Repeat the records below exactly, leaving out any pictures.

(ENTRIES SHOWN)

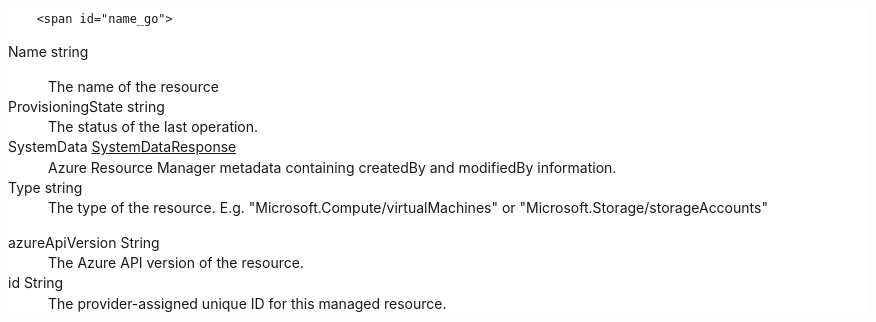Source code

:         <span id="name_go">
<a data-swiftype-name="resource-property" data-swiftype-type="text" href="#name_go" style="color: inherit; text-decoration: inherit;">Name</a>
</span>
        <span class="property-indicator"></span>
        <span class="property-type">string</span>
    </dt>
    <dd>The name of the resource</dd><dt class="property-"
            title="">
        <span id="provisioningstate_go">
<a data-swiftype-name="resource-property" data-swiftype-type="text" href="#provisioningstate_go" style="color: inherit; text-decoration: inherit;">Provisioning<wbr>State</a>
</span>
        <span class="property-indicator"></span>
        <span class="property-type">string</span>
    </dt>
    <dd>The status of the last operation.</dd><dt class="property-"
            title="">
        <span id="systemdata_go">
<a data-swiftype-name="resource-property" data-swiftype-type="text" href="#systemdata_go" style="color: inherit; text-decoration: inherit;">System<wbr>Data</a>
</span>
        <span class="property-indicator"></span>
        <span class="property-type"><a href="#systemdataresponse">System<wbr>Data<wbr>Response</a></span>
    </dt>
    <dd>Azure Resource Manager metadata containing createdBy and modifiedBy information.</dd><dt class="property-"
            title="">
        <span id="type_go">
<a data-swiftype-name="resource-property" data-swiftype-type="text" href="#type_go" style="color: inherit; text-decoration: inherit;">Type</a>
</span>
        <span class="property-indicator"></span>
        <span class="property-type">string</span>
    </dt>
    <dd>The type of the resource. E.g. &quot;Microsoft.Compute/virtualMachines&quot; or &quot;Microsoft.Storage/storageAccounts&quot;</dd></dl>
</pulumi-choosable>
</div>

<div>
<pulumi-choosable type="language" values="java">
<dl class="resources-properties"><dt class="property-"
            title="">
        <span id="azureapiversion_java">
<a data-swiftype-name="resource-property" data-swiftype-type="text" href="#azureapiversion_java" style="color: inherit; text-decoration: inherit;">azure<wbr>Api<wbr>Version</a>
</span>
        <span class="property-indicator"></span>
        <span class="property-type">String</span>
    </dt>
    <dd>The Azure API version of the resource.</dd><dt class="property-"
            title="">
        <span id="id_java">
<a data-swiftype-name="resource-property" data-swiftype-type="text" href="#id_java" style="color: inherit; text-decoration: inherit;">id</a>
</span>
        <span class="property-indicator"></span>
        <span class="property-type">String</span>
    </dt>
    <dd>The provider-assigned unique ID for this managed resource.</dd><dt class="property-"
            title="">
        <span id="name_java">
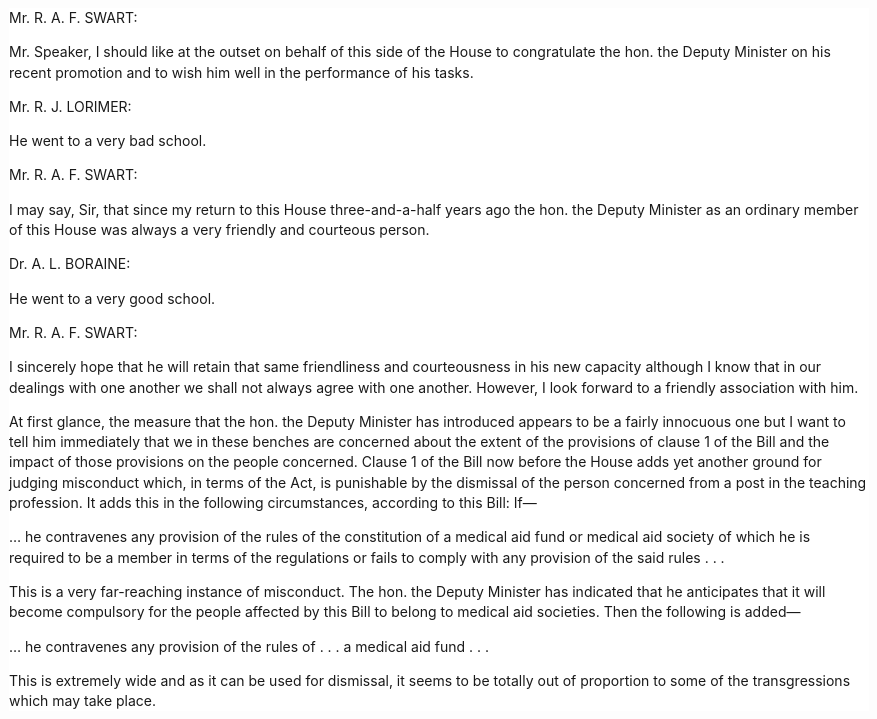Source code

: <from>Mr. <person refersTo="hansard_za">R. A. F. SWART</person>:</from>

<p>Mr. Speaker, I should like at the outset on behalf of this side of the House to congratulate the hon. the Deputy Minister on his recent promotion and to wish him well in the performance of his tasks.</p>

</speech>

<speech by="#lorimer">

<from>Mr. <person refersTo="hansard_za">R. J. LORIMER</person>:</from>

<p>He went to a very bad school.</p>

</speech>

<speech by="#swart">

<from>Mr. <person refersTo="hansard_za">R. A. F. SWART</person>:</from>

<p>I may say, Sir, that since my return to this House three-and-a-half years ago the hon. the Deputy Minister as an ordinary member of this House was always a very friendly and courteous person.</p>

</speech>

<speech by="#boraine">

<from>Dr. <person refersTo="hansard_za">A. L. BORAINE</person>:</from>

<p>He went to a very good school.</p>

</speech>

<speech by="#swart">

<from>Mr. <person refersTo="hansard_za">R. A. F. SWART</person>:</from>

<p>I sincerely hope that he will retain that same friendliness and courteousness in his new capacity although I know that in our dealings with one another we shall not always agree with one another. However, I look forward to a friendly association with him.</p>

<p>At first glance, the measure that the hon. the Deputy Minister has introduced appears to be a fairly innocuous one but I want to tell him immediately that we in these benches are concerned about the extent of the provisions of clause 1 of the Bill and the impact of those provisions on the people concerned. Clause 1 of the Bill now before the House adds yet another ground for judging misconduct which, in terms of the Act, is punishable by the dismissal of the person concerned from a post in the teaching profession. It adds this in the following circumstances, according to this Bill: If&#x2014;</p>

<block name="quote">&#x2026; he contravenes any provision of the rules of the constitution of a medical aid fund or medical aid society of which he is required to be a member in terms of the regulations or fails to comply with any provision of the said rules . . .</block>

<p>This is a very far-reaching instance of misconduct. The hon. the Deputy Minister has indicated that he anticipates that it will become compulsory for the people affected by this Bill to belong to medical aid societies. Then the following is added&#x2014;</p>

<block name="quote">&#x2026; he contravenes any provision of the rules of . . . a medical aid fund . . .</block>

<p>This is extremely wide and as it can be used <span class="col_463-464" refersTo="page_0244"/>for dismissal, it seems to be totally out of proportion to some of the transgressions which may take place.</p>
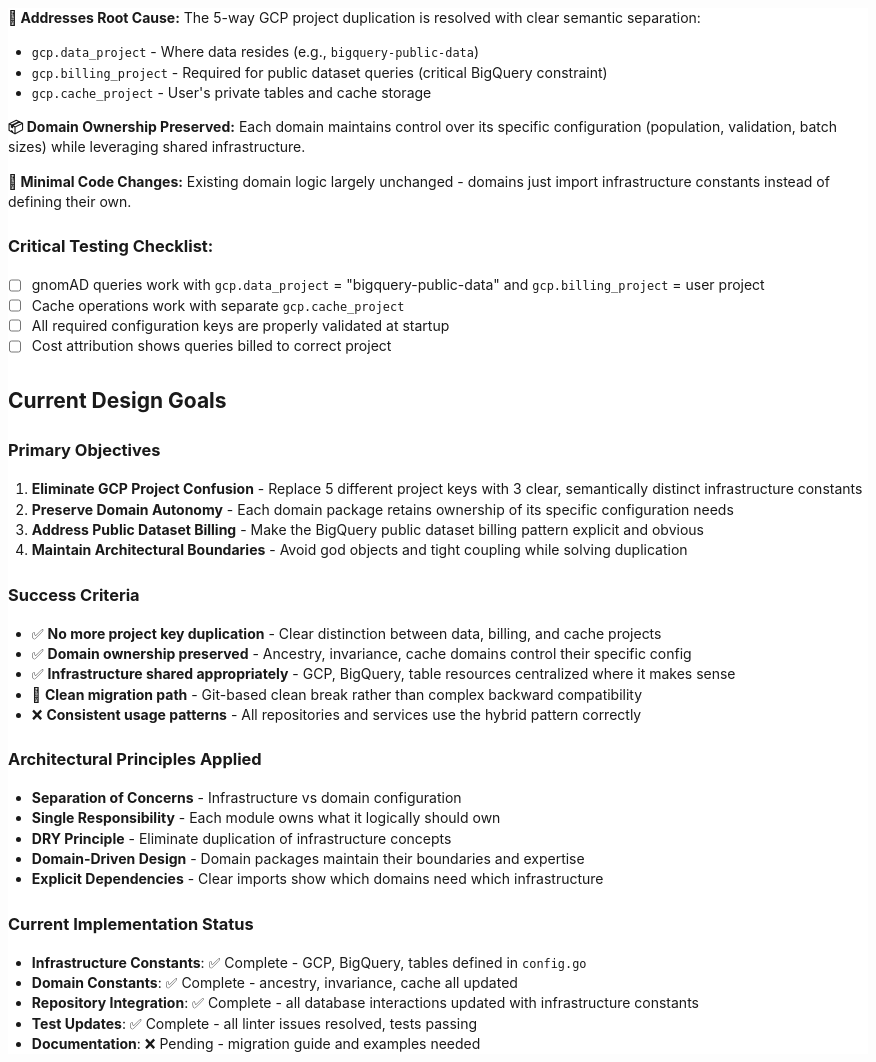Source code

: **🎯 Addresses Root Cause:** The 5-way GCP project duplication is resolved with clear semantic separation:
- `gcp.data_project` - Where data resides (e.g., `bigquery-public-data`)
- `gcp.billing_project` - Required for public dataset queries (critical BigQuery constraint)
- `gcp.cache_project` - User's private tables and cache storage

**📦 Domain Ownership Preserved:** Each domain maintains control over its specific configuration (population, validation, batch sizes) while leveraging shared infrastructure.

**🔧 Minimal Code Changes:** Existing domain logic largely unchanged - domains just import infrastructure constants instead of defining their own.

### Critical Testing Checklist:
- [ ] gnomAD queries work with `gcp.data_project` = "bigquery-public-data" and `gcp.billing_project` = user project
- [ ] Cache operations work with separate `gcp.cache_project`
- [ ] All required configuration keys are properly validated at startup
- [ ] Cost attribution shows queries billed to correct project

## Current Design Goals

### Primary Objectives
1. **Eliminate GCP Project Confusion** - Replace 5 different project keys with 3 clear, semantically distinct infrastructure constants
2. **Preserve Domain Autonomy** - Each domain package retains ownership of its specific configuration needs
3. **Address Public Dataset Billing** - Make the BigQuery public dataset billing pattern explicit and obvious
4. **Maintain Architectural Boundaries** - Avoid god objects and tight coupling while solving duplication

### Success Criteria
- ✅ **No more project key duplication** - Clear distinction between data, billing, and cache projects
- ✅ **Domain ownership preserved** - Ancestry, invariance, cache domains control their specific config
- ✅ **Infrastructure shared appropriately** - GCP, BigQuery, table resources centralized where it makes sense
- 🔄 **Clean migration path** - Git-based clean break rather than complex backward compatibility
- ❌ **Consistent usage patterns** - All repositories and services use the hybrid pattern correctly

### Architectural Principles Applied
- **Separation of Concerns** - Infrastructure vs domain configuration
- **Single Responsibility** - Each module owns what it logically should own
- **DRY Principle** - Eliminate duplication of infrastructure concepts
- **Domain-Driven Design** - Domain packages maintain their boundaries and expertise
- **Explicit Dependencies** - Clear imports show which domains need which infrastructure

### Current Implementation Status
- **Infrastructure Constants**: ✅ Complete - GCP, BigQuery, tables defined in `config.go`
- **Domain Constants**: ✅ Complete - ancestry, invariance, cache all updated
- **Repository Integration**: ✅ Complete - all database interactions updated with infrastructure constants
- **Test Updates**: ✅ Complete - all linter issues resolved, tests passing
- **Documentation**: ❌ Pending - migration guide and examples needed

(End ENTRIES SHOWN)

### YOUR SOLUTION
Source code

:         <span id="name_go">
<a data-swiftype-name="resource-property" data-swiftype-type="text" href="#name_go" style="color: inherit; text-decoration: inherit;">Name</a>
</span>
        <span class="property-indicator"></span>
        <span class="property-type">string</span>
    </dt>
    <dd>The name of the resource</dd><dt class="property-"
            title="">
        <span id="provisioningstate_go">
<a data-swiftype-name="resource-property" data-swiftype-type="text" href="#provisioningstate_go" style="color: inherit; text-decoration: inherit;">Provisioning<wbr>State</a>
</span>
        <span class="property-indicator"></span>
        <span class="property-type">string</span>
    </dt>
    <dd>The status of the last operation.</dd><dt class="property-"
            title="">
        <span id="systemdata_go">
<a data-swiftype-name="resource-property" data-swiftype-type="text" href="#systemdata_go" style="color: inherit; text-decoration: inherit;">System<wbr>Data</a>
</span>
        <span class="property-indicator"></span>
        <span class="property-type"><a href="#systemdataresponse">System<wbr>Data<wbr>Response</a></span>
    </dt>
    <dd>Azure Resource Manager metadata containing createdBy and modifiedBy information.</dd><dt class="property-"
            title="">
        <span id="type_go">
<a data-swiftype-name="resource-property" data-swiftype-type="text" href="#type_go" style="color: inherit; text-decoration: inherit;">Type</a>
</span>
        <span class="property-indicator"></span>
        <span class="property-type">string</span>
    </dt>
    <dd>The type of the resource. E.g. &quot;Microsoft.Compute/virtualMachines&quot; or &quot;Microsoft.Storage/storageAccounts&quot;</dd></dl>
</pulumi-choosable>
</div>

<div>
<pulumi-choosable type="language" values="java">
<dl class="resources-properties"><dt class="property-"
            title="">
        <span id="azureapiversion_java">
<a data-swiftype-name="resource-property" data-swiftype-type="text" href="#azureapiversion_java" style="color: inherit; text-decoration: inherit;">azure<wbr>Api<wbr>Version</a>
</span>
        <span class="property-indicator"></span>
        <span class="property-type">String</span>
    </dt>
    <dd>The Azure API version of the resource.</dd><dt class="property-"
            title="">
        <span id="id_java">
<a data-swiftype-name="resource-property" data-swiftype-type="text" href="#id_java" style="color: inherit; text-decoration: inherit;">id</a>
</span>
        <span class="property-indicator"></span>
        <span class="property-type">String</span>
    </dt>
    <dd>The provider-assigned unique ID for this managed resource.</dd><dt class="property-"
            title="">
        <span id="name_java">
Source code

: <from>Mr. <person refersTo="hansard_za">R. A. F. SWART</person>:</from>

<p>Mr. Speaker, I should like at the outset on behalf of this side of the House to congratulate the hon. the Deputy Minister on his recent promotion and to wish him well in the performance of his tasks.</p>

</speech>

<speech by="#lorimer">

<from>Mr. <person refersTo="hansard_za">R. J. LORIMER</person>:</from>

<p>He went to a very bad school.</p>

</speech>

<speech by="#swart">

<from>Mr. <person refersTo="hansard_za">R. A. F. SWART</person>:</from>

<p>I may say, Sir, that since my return to this House three-and-a-half years ago the hon. the Deputy Minister as an ordinary member of this House was always a very friendly and courteous person.</p>

</speech>

<speech by="#boraine">

<from>Dr. <person refersTo="hansard_za">A. L. BORAINE</person>:</from>

<p>He went to a very good school.</p>

</speech>

<speech by="#swart">

<from>Mr. <person refersTo="hansard_za">R. A. F. SWART</person>:</from>

<p>I sincerely hope that he will retain that same friendliness and courteousness in his new capacity although I know that in our dealings with one another we shall not always agree with one another. However, I look forward to a friendly association with him.</p>

<p>At first glance, the measure that the hon. the Deputy Minister has introduced appears to be a fairly innocuous one but I want to tell him immediately that we in these benches are concerned about the extent of the provisions of clause 1 of the Bill and the impact of those provisions on the people concerned. Clause 1 of the Bill now before the House adds yet another ground for judging misconduct which, in terms of the Act, is punishable by the dismissal of the person concerned from a post in the teaching profession. It adds this in the following circumstances, according to this Bill: If&#x2014;</p>

<block name="quote">&#x2026; he contravenes any provision of the rules of the constitution of a medical aid fund or medical aid society of which he is required to be a member in terms of the regulations or fails to comply with any provision of the said rules . . .</block>

<p>This is a very far-reaching instance of misconduct. The hon. the Deputy Minister has indicated that he anticipates that it will become compulsory for the people affected by this Bill to belong to medical aid societies. Then the following is added&#x2014;</p>

<block name="quote">&#x2026; he contravenes any provision of the rules of . . . a medical aid fund . . .</block>

<p>This is extremely wide and as it can be used <span class="col_463-464" refersTo="page_0244"/>for dismissal, it seems to be totally out of proportion to some of the transgressions which may take place.</p>
Source code

: **🎯 Addresses Root Cause:** The 5-way GCP project duplication is resolved with clear semantic separation:
- `gcp.data_project` - Where data resides (e.g., `bigquery-public-data`)
- `gcp.billing_project` - Required for public dataset queries (critical BigQuery constraint)
- `gcp.cache_project` - User's private tables and cache storage

**📦 Domain Ownership Preserved:** Each domain maintains control over its specific configuration (population, validation, batch sizes) while leveraging shared infrastructure.

**🔧 Minimal Code Changes:** Existing domain logic largely unchanged - domains just import infrastructure constants instead of defining their own.

### Critical Testing Checklist:
- [ ] gnomAD queries work with `gcp.data_project` = "bigquery-public-data" and `gcp.billing_project` = user project
- [ ] Cache operations work with separate `gcp.cache_project`
- [ ] All required configuration keys are properly validated at startup
- [ ] Cost attribution shows queries billed to correct project

## Current Design Goals

### Primary Objectives
1. **Eliminate GCP Project Confusion** - Replace 5 different project keys with 3 clear, semantically distinct infrastructure constants
2. **Preserve Domain Autonomy** - Each domain package retains ownership of its specific configuration needs
3. **Address Public Dataset Billing** - Make the BigQuery public dataset billing pattern explicit and obvious
4. **Maintain Architectural Boundaries** - Avoid god objects and tight coupling while solving duplication

### Success Criteria
- ✅ **No more project key duplication** - Clear distinction between data, billing, and cache projects
- ✅ **Domain ownership preserved** - Ancestry, invariance, cache domains control their specific config
- ✅ **Infrastructure shared appropriately** - GCP, BigQuery, table resources centralized where it makes sense
- 🔄 **Clean migration path** - Git-based clean break rather than complex backward compatibility
- ❌ **Consistent usage patterns** - All repositories and services use the hybrid pattern correctly

### Architectural Principles Applied
- **Separation of Concerns** - Infrastructure vs domain configuration
- **Single Responsibility** - Each module owns what it logically should own
- **DRY Principle** - Eliminate duplication of infrastructure concepts
- **Domain-Driven Design** - Domain packages maintain their boundaries and expertise
- **Explicit Dependencies** - Clear imports show which domains need which infrastructure

### Current Implementation Status
- **Infrastructure Constants**: ✅ Complete - GCP, BigQuery, tables defined in `config.go`
- **Domain Constants**: ✅ Complete - ancestry, invariance, cache all updated
- **Repository Integration**: ✅ Complete - all database interactions updated with infrastructure constants
- **Test Updates**: ✅ Complete - all linter issues resolved, tests passing
- **Documentation**: ❌ Pending - migration guide and examples needed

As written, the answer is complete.